Column - Done eating dead animals?Trying to become a vegetarian is harder than quitting smoking. For many years, I toyed off and on with the notion of not eating any dead animals.
By: Dennis Dalman, Alexandria Echo Press
Trying to become a vegetarian is harder than quitting smoking.
For many years, I toyed off and on with the notion of not eating any dead animals.
When I was 13 years old, I saw a cow butchered in my sister-in-law’s father’s meat processing plant in Chickasha, Oklahoma. It was horrifying. I vowed then and there never to eat beef anymore, but that very Sunday Tina (sister-in-law) was cooking a beef roast with carrots and potatoes. Oh, it smelled so good. Quickly forgetting my vegetarian vow, I sat down to dinner and pigged out.
Years later, I worked for a summer at the “Poultry House” on St. Cloud’s east side. For eight hours a day, I would stand there and slice dead chickens in half – plucked chickens hung upside down on assembly-line hooks. The dead-chicken smell of that place gagged me. For more than a year after working there, I would not – could not! – eat chicken at all. Then one day, I must have been really hungry because I can still remember eating this delicious whole roasted chicken at a neighbor’s house.
I still toy with the idea of becoming a vegetarian, especially lately, after reading a long review by Elizabeth Kolbert in the November 9 New Yorker magazine. The article is a long book review of Eating Animals by Jonathan Safran Foer. What I learned from that article is very disturbing. This year, Americans alone will eat 27 billion pounds of beef from 35 million cows; 23 billion pounds of pork and 38 billion pounds of poultry. That’s a lot of dead animals. What they endure before they become dead is enough to make even a cold-hearted person want to swear off eating meat.

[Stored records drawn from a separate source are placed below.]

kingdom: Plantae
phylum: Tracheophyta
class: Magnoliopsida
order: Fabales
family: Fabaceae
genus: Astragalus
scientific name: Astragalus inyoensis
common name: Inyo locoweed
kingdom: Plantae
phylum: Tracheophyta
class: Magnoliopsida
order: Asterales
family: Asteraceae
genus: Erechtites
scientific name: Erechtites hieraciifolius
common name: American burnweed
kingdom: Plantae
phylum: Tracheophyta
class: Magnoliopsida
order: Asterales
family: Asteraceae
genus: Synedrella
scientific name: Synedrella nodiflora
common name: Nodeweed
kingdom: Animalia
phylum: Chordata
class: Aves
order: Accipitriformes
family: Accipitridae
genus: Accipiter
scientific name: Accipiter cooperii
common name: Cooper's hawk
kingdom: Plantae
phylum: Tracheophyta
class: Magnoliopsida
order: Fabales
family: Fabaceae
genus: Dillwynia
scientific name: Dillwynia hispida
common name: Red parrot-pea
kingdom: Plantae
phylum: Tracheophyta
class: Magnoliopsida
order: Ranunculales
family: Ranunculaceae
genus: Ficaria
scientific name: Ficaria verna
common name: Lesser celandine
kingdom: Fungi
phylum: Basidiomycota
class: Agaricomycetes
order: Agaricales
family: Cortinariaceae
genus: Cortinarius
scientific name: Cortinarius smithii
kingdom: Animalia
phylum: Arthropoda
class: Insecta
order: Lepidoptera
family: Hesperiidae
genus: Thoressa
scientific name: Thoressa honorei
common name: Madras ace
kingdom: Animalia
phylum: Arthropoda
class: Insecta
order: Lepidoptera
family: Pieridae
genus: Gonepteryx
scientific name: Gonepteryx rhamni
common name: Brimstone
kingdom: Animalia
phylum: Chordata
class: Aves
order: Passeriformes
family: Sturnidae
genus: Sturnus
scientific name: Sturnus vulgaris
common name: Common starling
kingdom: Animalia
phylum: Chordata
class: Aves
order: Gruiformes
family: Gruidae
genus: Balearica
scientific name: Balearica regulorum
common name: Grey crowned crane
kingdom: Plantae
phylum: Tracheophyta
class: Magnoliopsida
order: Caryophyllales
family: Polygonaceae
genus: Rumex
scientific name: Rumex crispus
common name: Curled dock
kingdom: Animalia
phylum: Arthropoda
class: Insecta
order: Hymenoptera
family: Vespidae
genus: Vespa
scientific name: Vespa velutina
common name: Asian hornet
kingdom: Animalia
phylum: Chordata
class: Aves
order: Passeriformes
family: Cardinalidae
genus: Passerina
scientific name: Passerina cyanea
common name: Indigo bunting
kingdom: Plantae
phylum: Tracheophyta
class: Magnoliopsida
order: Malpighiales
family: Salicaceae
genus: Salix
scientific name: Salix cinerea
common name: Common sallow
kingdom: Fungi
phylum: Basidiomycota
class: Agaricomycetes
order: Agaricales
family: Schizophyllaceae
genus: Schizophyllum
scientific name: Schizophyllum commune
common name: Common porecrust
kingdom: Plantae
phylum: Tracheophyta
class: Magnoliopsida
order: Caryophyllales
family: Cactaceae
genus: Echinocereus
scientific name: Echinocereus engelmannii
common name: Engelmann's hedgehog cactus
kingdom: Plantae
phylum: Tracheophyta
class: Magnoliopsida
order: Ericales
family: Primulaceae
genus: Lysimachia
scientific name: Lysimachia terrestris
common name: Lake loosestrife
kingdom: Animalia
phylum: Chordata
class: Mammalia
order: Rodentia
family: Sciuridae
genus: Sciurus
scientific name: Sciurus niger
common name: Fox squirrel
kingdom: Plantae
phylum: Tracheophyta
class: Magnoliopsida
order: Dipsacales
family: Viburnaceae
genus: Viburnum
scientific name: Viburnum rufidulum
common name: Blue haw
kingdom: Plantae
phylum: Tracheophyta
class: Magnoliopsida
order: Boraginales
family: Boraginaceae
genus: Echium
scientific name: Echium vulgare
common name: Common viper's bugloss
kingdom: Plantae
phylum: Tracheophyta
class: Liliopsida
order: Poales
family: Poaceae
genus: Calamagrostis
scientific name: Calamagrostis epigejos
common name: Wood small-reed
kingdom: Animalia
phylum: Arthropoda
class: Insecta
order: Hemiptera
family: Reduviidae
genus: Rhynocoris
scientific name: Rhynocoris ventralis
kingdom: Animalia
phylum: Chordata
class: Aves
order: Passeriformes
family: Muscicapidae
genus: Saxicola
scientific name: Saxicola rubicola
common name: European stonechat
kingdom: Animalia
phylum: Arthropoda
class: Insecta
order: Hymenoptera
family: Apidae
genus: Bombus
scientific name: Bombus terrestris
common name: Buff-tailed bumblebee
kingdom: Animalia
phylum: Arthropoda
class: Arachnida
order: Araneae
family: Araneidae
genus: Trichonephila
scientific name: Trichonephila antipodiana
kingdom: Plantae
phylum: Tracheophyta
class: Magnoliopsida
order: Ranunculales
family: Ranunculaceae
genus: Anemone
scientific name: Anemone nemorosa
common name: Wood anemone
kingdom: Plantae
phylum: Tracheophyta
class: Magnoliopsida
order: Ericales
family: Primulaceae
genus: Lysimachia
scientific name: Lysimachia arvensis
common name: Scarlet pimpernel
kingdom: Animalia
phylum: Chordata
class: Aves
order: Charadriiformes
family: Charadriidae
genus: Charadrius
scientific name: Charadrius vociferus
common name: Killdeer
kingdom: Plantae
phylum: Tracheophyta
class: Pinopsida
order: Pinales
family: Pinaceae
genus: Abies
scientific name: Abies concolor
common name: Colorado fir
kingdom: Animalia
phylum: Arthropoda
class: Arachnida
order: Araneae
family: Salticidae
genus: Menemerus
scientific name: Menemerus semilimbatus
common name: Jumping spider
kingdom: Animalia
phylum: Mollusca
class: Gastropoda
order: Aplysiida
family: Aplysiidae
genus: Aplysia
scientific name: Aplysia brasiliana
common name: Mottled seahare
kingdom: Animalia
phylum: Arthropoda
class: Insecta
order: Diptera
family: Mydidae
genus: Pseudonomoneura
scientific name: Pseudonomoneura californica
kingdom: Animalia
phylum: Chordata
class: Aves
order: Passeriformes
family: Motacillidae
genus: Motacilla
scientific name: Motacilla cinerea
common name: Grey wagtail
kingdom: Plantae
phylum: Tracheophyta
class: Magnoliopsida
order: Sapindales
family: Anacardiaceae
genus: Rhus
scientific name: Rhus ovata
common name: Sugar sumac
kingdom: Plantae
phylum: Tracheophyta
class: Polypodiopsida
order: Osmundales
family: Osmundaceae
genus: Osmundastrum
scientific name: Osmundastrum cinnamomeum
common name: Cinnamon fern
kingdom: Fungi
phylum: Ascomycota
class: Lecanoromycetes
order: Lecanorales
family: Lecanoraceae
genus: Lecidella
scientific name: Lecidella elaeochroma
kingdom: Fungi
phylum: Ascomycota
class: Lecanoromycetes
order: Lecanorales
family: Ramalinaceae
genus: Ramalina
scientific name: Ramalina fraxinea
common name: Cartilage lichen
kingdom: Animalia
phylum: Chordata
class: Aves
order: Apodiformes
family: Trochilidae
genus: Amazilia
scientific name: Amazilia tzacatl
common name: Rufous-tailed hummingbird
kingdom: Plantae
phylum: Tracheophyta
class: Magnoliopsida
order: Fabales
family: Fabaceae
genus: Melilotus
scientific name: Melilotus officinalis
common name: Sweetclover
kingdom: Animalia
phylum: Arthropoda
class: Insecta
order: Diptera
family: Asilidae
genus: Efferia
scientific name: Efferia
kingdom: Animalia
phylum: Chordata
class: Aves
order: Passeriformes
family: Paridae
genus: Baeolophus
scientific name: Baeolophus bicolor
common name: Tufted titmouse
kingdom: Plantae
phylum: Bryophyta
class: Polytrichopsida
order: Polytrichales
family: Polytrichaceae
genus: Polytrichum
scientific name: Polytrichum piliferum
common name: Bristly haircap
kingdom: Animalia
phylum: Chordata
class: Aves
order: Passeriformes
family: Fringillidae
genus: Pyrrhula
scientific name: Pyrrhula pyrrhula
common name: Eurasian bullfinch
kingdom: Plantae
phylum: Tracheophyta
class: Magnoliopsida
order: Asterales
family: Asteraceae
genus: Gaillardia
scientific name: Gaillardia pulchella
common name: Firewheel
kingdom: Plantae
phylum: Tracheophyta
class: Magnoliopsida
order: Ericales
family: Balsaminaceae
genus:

Most of those animals are raised in the most crowded, hideous and cruel conditions imaginable – something that can only be described as sadistic. Broiler chickens, for instance, typically spend their lives in windowless sheds, with up to 30,000 other birds and such an accumulation of excretory waste that the ammonia-type fumes cause breast blisters, leg sores and respiratory disease.
Yes, I guess I do have a “Bambi complex.” Years ago, in Europe, I used to love eating lamb gyros and kebabs. After seeing lambs in a petting zoo at a county fair, I quit eating lamb. Never again.
For the same reason, I will not eat veal, which comes from slaughtered, cute little calves.
When I see those truckloads of jam-packed chickens or turkeys on their way to market, I always have an urge to “liberate” them from their miserable, painful, bloody fates.
“Oh, don’t be so sentimental,” so many people tell me. “They’re only animals.”
That’s always makes me mad. Just because they’re “only” animals does not mean we shouldn’t go to extra lengths to ensure they don’t suffer more than they need to before and while they are killed. They have feelings, too. Did you ever hear an injured cat or dog shriek with pain after being hit by a car? I saw and heard it once (a cat), and I hope never to hear that sound again.
There are other reasons – environmental reasons – why I’ve pondered becoming a vegetarian. Those antibiotics fed to many animals are not good for people. The massive amounts of manure generated at pig production lots threatens and destroys waterways. According to Foer, “Pigs processed by a single company, Smithfield Foods, generate as much excrement as all of the human residents of the states of California and Texas combined.” Raising animals to kill and to eat, I’m told, is an inefficient way to create protein for the human diet.
Yet another reason to go vegetarian is that, according to nutritionists, we Americans eat too much meat in huge portions; way more than we need.
Ironically, as I was reading the New Yorker article, which also mentions turkeys, I happened to be brining a turkey, getting it ready for a Tuesday afternoon dinner.
I don’t want to slide into a guilt trip over these issues, and yet – still – I kind of wish I could stop eating dead animals. But I know what will happen, hard as I try. Every time, as soon as I make my umpteenth vegetarian vow, I’ll do just fine – until I drive by a hamburger joint and smell sizzling burgers and onions.
Oh well, at least I don’t eat lamb or veal. That fact soothes my conscience a little bit, anyway.